What would you tell the federal government about green building law if you had the opportunity?
This past weekend, I contemplated this question as I prepared for a presentation that two colleagues – Catherine Kunz and Stephen McBrady – and I will be giving to the National Research Council and 15 federal agencies that will be in attendance. While preparing for the presentation, I came across new information and resources that I will share with you over the coming weeks.
While my presentations often focus on legal pitfalls facing the green building industry, I like to start each presentation on a positive note, by pointing out the benefits of the green building industry.
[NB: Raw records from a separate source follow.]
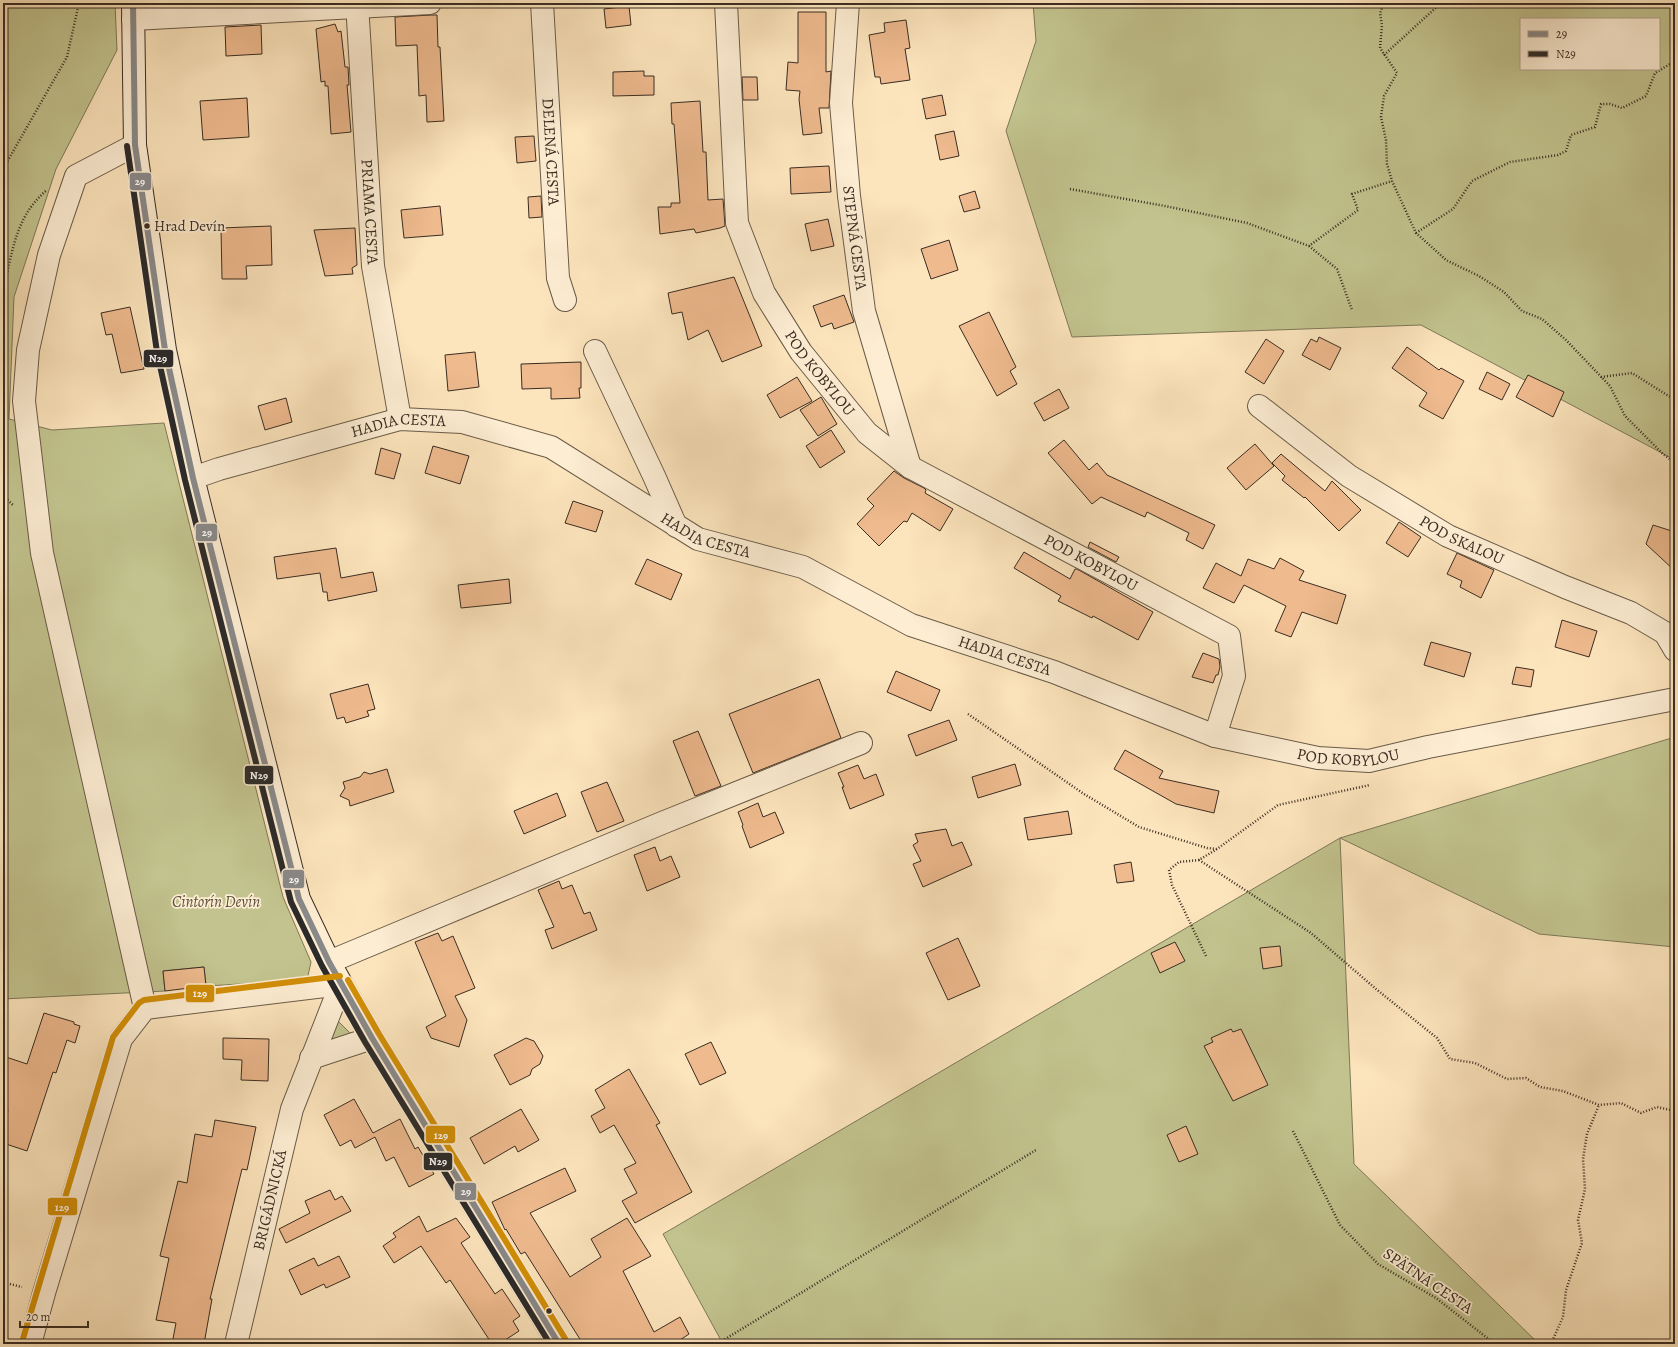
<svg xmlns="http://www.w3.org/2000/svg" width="1678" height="1347" viewBox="0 0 1678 1347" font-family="Alegreya,serif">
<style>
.green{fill:#c2c38e;stroke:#7e7858;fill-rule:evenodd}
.building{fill:#eeba8e;stroke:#3a2d22}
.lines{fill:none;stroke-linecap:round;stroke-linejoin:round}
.street-casing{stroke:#6a5b48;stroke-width:24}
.secondary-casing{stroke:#3a2d22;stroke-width:24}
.path{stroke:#3a2d22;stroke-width:2.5;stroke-dasharray:1 2;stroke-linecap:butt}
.street{stroke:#fdedd3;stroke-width:22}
.secondary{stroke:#fdedd3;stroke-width:22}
.bus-1-casing{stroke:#fdedd3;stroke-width:9}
.bus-2-casing{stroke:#fdedd3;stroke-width:9}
.bus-3-casing{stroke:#fdedd3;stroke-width:9}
.bus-1{stroke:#898989;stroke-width:6}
.bus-2{stroke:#2b2a29;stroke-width:6}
.bus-3{stroke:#d18e07;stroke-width:6}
.bus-dot{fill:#3a2d22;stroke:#fdedd3;stroke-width:1.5}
.labels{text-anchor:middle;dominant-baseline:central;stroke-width:3.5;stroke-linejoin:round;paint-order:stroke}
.bus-label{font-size:15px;fill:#3a2d22;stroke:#fdedd3;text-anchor:start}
.street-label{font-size:16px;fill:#3a2d22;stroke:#fdedd3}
.park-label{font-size:16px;font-style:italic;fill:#5c523d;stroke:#fdedd3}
.line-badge{stroke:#fdedd3;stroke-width:1.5}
.badge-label{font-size:11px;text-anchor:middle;font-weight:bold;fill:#fff}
</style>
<rect width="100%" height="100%" fill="#fce4bc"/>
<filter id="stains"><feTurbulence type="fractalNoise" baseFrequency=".005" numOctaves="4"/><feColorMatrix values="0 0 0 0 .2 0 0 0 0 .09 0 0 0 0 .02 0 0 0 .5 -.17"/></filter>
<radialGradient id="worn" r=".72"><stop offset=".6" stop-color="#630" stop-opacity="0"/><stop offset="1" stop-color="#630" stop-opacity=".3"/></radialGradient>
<path class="green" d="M 3,3 L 115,3 L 117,50 L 56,169 L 14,297 L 9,419 L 52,430 L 164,423 L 283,897 L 311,962 L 307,980 L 206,986 L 204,967 L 163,971 L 165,991 L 3,999 Z
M 1033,3 L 1675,3 L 1675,460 L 1421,325 L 1072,337 L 1006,131 L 1036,41 ZM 1521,19 L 1659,19 L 1659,69 L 1521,69 Z
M 1675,737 L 1675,947 L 1539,934 L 1340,838 L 1354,1164 L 1539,1344 L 723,1344 L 663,1234 L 1340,838 Z
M 335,1018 L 352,1035 L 326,1044 Z"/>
<path class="building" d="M 629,6 L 631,25 L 606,28 L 604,9 Z
M 798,12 L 826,12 L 826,72 L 831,71 L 829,108 L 819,108 L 822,133 L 803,135 L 799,99 L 800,91 L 786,90 L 788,62 L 798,63 Z
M 431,15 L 437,15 L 438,47 L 440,47 L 444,121 L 427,122 L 426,95 L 419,96 L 417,45 L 396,46 L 395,17 Z
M 906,20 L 910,48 L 905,49 L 910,80 L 881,84 L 880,77 L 875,77 L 869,35 L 885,32 L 884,23 Z
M 335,24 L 338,32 L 341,31 L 345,67 L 348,67 L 349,85 L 347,85 L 351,132 L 331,134 L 328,86 L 325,86 L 325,81 L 321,82 L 316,29 Z
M 261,25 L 262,54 L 226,56 L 225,27 Z
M 644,71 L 644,76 L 654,76 L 654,95 L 613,96 L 613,72 Z
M 742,77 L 757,77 L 758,100 L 743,100 Z
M 942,95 L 946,115 L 926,119 L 922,99 Z
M 247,98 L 249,137 L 203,140 L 200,101 Z
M 700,101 L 703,152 L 706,152 L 708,200 L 723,199 L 725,226 L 720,228 L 696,233 L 694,229 L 660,234 L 658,207 L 671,207 L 671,203 L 680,203 L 674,124 L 672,124 L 671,103 Z
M 954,131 L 959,156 L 940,160 L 935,135 Z
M 534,136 L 536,161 L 517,163 L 515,137 Z
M 829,166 L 831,192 L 791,194 L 790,168 Z
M 975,191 L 980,208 L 964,212 L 959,196 Z
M 541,196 L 542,217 L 529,218 L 528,197 Z
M 440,206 L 443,235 L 404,238 L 401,210 Z
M 828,219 L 834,246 L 811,251 L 805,224 Z
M 271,226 L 272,265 L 246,266 L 247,279 L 222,279 L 221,228 Z
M 355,228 L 357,265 L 352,268 L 353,274 L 325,276 L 314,230 Z
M 949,240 L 958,270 L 931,279 L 921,249 Z
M 734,277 L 762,346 L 722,362 L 708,330 L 688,340 L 682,312 L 672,314 L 668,293 Z
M 844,295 L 854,322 L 834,329 L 832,323 L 821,327 L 813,306 Z
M 130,307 L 144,369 L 121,373 L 112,334 L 106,335 L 101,313 Z
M 989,312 L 1016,367 L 1010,371 L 1017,384 L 997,396 L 959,326 Z
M 1319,337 L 1341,348 L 1330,370 L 1302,355 L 1311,339 L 1317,342 Z
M 1266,339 L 1284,351 L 1264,384 L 1245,372 Z
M 1407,347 L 1439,370 L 1441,368 L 1464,381 L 1443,419 L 1419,406 L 1427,393 L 1392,368 Z
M 475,352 L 479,387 L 448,391 L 445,355 Z
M 581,362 L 581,388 L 579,388 L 580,398 L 551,399 L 551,388 L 522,389 L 521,364 Z
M 1487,372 L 1510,384 L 1502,400 L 1479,389 Z
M 1528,375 L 1564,392 L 1553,417 L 1516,397 Z
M 797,377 L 812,401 L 780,418 L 767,395 Z
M 1059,389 L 1069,408 L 1044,421 L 1034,403 Z
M 821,397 L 837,424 L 818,436 L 800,410 Z
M 286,398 L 292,422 L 265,430 L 258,406 Z
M 831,430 L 845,452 L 820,468 L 806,446 Z
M 1064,440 L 1089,470 L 1097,463 L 1107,475 L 1215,525 L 1203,549 L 1186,540 L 1189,533 L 1147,512 L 1145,517 L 1101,497 L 1092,504 L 1048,453 Z
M 1255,444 L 1274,466 L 1246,490 L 1227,468 Z
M 433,446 L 469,456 L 460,484 L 425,473 Z
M 381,448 L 401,454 L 394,479 L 375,474 Z
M 1281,454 L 1325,491 L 1332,481 L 1361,510 L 1339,531 L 1305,497 L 1304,498 L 1282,480 L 1285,476 L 1272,463 Z
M 894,471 L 904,478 L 924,488 L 926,490 L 925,493 L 953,509 L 940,531 L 912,513 L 907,522 L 904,521 L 879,546 L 857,524 L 874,506 L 867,499 Z
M 573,501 L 603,511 L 596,532 L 565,523 Z
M 1399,522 L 1421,537 L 1408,557 L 1386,543 Z
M 1653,525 L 1675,532 L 1675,571 L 1646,544 Z
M 1090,542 L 1119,557 L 1116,562 L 1088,547 Z
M 336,548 L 341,578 L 373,572 L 377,591 L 328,601 L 327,592 L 323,592 L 320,573 L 277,579 L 274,557 Z
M 1024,552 L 1070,579 L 1075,569 L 1077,569 L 1153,612 L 1138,640 L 1093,616 L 1092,618 L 1058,601 L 1061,596 L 1014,568 Z
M 1457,553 L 1494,570 L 1481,598 L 1460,587 L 1462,581 L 1447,574 Z
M 1280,558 L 1304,571 L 1299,580 L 1346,595 L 1337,624 L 1302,612 L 1291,637 L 1275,631 L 1286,606 L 1244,585 L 1234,603 L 1203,588 L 1216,563 L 1241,576 L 1248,559 L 1274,569 Z
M 647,559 L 682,574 L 671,600 L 635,584 Z
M 509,579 L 511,603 L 461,608 L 458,585 Z
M 1562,620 L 1597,631 L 1589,657 L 1555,647 Z
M 1431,642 L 1471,653 L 1464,677 L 1424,665 Z
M 1203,653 L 1219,659 L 1220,667 L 1218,675 L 1216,675 L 1213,683 L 1192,677 Z
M 1516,667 L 1534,670 L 1531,687 L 1512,684 Z
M 896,671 L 940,690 L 931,711 L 887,692 Z
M 819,679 L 841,738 L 753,773 L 729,714 Z
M 368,684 L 375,709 L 367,711 L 369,716 L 346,723 L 344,717 L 337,719 L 330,694 Z
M 949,720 L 957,740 L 916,756 L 908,735 Z
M 698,731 L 721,786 L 695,796 L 673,741 Z
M 1125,750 L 1163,771 L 1159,778 L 1219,791 L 1214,813 L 1176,804 L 1114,769 Z
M 1015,764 L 1021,785 L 978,798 L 972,777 Z
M 858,765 L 864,779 L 876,774 L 884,795 L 850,809 L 842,787 L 844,787 L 838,773 Z
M 387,769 L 394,792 L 350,806 L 349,800 L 340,796 L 345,788 L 343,782 L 360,777 L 364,772 L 370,774 Z
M 607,782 L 624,821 L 597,832 L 581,792 Z
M 557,793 L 566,816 L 524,834 L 514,811 Z
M 758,803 L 763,817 L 775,812 L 784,833 L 750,848 L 742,826 L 743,825 L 738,812 Z
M 1068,811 L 1072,834 L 1028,840 L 1024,818 Z
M 946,829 L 952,846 L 962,842 L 972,865 L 923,887 L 913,864 L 921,861 L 913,845 L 918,842 L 915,834 Z
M 655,847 L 660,861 L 671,856 L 680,877 L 647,891 L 634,855 Z
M 1131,862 L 1134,881 L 1117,883 L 1114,865 Z
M 559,881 L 562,889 L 572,885 L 584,914 L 590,912 L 597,930 L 552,949 L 545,930 L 554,927 L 538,890 Z
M 438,933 L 442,941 L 453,936 L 475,988 L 455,996 L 467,1020 L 459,1047 L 431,1038 L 426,1027 L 446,1016 L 415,942 Z
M 958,938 L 980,986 L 948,1000 L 926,953 Z
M 1175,942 L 1185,961 L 1160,973 L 1151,953 Z
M 1280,946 L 1282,966 L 1263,969 L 1260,948 Z
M 204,967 L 206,986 L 165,991 L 163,971 Z
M 44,1013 L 74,1022 L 74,1024 L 80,1026 L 75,1043 L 67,1040 L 56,1073 L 53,1072 L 27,1151 L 3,1143 L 3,1126 L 8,1110 L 3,1109 L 3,1056 L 27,1064 Z
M 1231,1029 L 1233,1032 L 1241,1029 L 1268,1085 L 1233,1101 L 1204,1046 L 1213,1042 L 1211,1038 Z
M 223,1038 L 269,1039 L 268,1081 L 241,1080 L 242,1060 L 223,1059 Z
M 526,1038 L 534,1041 L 543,1056 L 540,1064 L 532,1069 L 530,1075 L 510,1085 L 494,1055 Z
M 711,1042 L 726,1073 L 700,1085 L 685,1054 Z
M 629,1069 L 660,1123 L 656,1125 L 692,1192 L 635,1223 L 622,1201 L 637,1193 L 624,1169 L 636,1163 L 614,1125 L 600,1133 L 591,1116 L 605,1108 L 595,1090 Z
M 354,1099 L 373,1133 L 400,1119 L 415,1149 L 418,1147 L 434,1174 L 409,1187 L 394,1157 L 386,1161 L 375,1137 L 355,1148 L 351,1140 L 340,1146 L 324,1115 Z
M 521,1109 L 539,1140 L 518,1152 L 515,1146 L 484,1164 L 470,1138 Z
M 215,1120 L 256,1127 L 247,1170 L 242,1169 L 210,1299 L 212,1299 L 204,1344 L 172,1344 L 176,1323 L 156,1320 L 169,1258 L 160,1256 L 178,1181 L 187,1183 L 195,1134 L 212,1137 Z
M 1186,1126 L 1198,1154 L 1179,1162 L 1167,1135 Z
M 565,1168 L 576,1191 L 530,1213 L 570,1277 L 601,1257 L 591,1239 L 627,1218 L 651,1256 L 623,1271 L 654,1332 L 680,1317 L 689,1334 L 674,1344 L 583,1344 L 525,1252 L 521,1254 L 506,1229 L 505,1230 L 492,1202 Z
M 330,1190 L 335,1200 L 342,1196 L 351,1211 L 286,1243 L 279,1229 L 310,1213 L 305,1201 Z
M 419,1216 L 427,1232 L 456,1218 L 470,1237 L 461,1243 L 495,1294 L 502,1289 L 520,1316 L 513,1321 L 519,1331 L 499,1344 L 492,1344 L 450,1280 L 446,1283 L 421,1246 L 394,1263 L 383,1246 L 396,1237 L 393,1233 Z
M 339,1256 L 350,1277 L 326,1288 L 324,1284 L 301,1295 L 289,1270 L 314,1258 L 318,1266 Z"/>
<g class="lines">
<g class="street-casing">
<g id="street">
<path id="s1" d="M 357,3 L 373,266 L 400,419"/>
<path id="s2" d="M 542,3 L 558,278 L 565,300"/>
<path id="s3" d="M 726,3 L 737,223 L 764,293 L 801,352 L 867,433 L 910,467 L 1229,636 L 1234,676 L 1215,736"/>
<path id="s4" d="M 848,3 L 841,103 L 849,196 L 864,311 L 910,467"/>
<path d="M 133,19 L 430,3"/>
<path d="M 135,145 L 76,176 L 49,255 L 28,350 L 24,401 L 42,553 L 145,1008"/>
<path d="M 595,351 L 654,476 L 676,526"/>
<path id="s5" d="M 1259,406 L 1349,476 L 1448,536 L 1565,587 L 1631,613 L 1665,633 L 1675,650"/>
<path id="s6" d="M 193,478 L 219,469 L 400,419 L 462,422 L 551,447 L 698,539 L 803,567 L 911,625 L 1054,672 L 1215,736 L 1318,758 L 1369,761 L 1428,747 L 1675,699"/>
<path d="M 329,962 L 662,823 L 861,743"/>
<path d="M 311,1058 L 372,1038"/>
<path d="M 30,1344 L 44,1293 L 121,1039 L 145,1008 L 341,984 L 292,1109 L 236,1344"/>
</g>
</g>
<g class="secondary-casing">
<path id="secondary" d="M 133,3 L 135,145 L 165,350 L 193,478 L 299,899 L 329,962 L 372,1038 L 559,1344"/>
</g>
<path class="path" d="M 1384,3 L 1380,13 L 1382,25 L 1380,48 L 1397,73 L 1384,96 L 1381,117 L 1386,140 L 1387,164 L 1392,181 L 1416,233 L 1446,260 L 1479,276 L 1504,292 L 1522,311 L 1542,319 L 1566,340 L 1610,386 L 1625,416 L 1663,454 L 1675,463
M 1384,55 L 1441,3
M 3,169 L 67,57 L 79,3
M 1070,189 L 1165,206 L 1247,223 L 1309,246 L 1358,210 L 1352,194 L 1392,181
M 1416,233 L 1453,209 L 1472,181 L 1510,162 L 1558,155 L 1566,151 L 1571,135 L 1595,127 L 1601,104 L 1610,104 L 1622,108 L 1646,96 L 1655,73 L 1675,61
M 1309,246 L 1337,269 L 1352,310
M 3,292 C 12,254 15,216 47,190
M 1601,377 L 1632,373 L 1675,400
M 3,496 L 13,505
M 968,714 L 1084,794 L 1139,827 L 1207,848 L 1217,849
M 1199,860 L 1311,933 L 1376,989 L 1437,1038 L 1450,1059 L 1475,1063 L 1507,1079 L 1526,1078 L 1540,1087 L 1563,1091 L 1599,1105 L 1621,1103 L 1641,1113 L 1657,1107 L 1675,1111
M 1206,956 L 1172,885 L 1169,870 L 1179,862 L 1199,860 L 1217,849 L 1278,805 L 1370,785
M 1293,1131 L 1340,1225 L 1378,1264 L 1436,1298 L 1495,1344
M 10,1284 L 22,1287
M 717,1344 L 1036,1150
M 1551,1344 L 1563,1317 L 1566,1290 L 1582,1243 L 1578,1220 L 1585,1189 L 1583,1159 L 1587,1134 L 1599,1105"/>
<use href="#street" class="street"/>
<use href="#secondary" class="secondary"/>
<g class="bus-1-casing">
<path id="bus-1" d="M 133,3 L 135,145 L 165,350 L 193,478 L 299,899 L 329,962 L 372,1038 L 559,1344"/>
</g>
<g class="bus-2-casing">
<path id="bus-2" d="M 127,146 L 157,352 L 185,480 L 291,902 L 322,966 L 365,1042 L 550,1344"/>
</g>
<g class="bus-3-casing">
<path id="bus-3" d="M 348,980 L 379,1034 L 566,1340
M 22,1342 L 113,1037 L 139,1003 L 144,1000 L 340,976"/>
</g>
<use href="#bus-1" class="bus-1"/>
<use href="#bus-2" class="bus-2"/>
<use href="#bus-3" class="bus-3"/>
</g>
<g class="bus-dot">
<circle cx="147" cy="226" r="3.5"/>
<circle cx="549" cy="1311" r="3.5"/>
</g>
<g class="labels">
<g class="bus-label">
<text x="154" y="226">Hrad Devín</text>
</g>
<g class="street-label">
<text stroke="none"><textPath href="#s2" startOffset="149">DELENÁ CESTA</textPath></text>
<text stroke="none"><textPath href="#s1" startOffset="209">PRIAMA CESTA</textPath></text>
<text stroke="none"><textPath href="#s4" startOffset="236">STEPNÁ CESTA</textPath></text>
<text stroke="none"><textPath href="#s3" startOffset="393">POD KOBYLOU</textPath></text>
<text stroke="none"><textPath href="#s6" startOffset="213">HADIA CESTA</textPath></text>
<text stroke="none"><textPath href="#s6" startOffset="549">HADIA CESTA</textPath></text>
<text stroke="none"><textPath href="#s5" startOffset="244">POD SKALOU</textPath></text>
<text stroke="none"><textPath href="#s3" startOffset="729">POD KOBYLOU</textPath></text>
<text stroke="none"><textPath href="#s6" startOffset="873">HADIA CESTA</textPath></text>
<text stroke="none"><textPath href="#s6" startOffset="1234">POD KOBYLOU</textPath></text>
<text transform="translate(270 1200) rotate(-77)">BRIGÁDNICKÁ</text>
<text transform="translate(1428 1281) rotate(34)">SPÄTNÁ CESTA</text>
</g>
<g class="park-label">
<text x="216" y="902">Cintorín Devín</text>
</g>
</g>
<g class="line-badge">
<rect x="129" y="172" width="23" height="19" rx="4" fill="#898989"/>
<rect x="143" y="349" width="31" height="19" rx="4" fill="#2b2a29"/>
<rect x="195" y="523" width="23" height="19" rx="4" fill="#898989"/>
<rect x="244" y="765" width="30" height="20" rx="4" fill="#2b2a29"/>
<rect x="282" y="869" width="23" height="20" rx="4" fill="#898989"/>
<rect x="185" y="984" width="30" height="19" rx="4" fill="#d18e07"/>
<rect x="425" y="1125" width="31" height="19" rx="4" fill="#d18e07"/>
<rect x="423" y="1152" width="30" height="19" rx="4" fill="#2b2a29"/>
<rect x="454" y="1182" width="23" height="19" rx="4" fill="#898989"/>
<rect x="47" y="1197" width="31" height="19" rx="4" fill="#d18e07"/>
</g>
<g class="badge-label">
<text x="140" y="185">29</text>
<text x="158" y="362">N29</text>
<text x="207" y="536">29</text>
<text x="259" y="779">N29</text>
<text x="294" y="883">29</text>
<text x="200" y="997">129</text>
<text x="441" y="1139">129</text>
<text x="438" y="1165">N29</text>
<text x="466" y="1195">29</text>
<text x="62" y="1211">129</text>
</g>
<rect width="1678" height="1347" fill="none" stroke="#fce4bc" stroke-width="16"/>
<rect x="4" y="4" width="1670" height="1339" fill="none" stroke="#3a2d22" stroke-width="2"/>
<rect x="8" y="8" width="1662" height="1331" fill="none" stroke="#3a2d22"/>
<rect x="1520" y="18" width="140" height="52" fill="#fdedd3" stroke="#afa08c"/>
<rect x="1528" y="31" width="20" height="6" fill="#898989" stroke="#afa08c"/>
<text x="1556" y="38" font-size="12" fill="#3a2d22">29</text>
<rect x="1528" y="51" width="20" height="6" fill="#2b2a29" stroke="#afa08c"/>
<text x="1556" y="58" font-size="12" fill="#3a2d22">N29</text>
<path d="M20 1321v6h68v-6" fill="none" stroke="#3a2d22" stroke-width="2"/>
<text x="26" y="1321" font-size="12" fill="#3a2d22" stroke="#fdedd3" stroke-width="3" paint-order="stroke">20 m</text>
<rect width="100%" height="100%" filter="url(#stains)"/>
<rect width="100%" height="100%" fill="url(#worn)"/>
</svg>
For the presentation to the National Research Council, I will begin with this headline:
What is the ENERGY STAR Leaders Program and why has it worked?
"Owning a building that achieves top energy performance is a sign of good management, but owning a portfolio of buildings that achieves continuous improvement in energy performance demonstrates superior management and environmental leadership. Those ENERGY STAR partners who demonstrate continuous improvement organization-wide, not just in individual buildings, qualify for recognition as ENERGY STAR Leaders. . . .
An ENERGY STAR Leaders designation helps you leverage your management success, as organizations with strong energy management often outperform their competitors by as much as 10%. Associations, financial analysts, and other stakeholders can use the Leaders designation as an objective way to distinguish leading organizations from their peers. In addition, with more than 68% of U.S. households recognizing ENERGY STAR as the national symbol for protecting the environment through energy efficiency, ENERGY STAR Leaders can promote their energy efficiency improvements to customers and clients."
While I have concerns about other federal green building programs and regulations, the ENERGY STAR Leaders program is successfully promoting energy efficiency in the nation’s building stock.
What other governmental green building programs would you deem a success?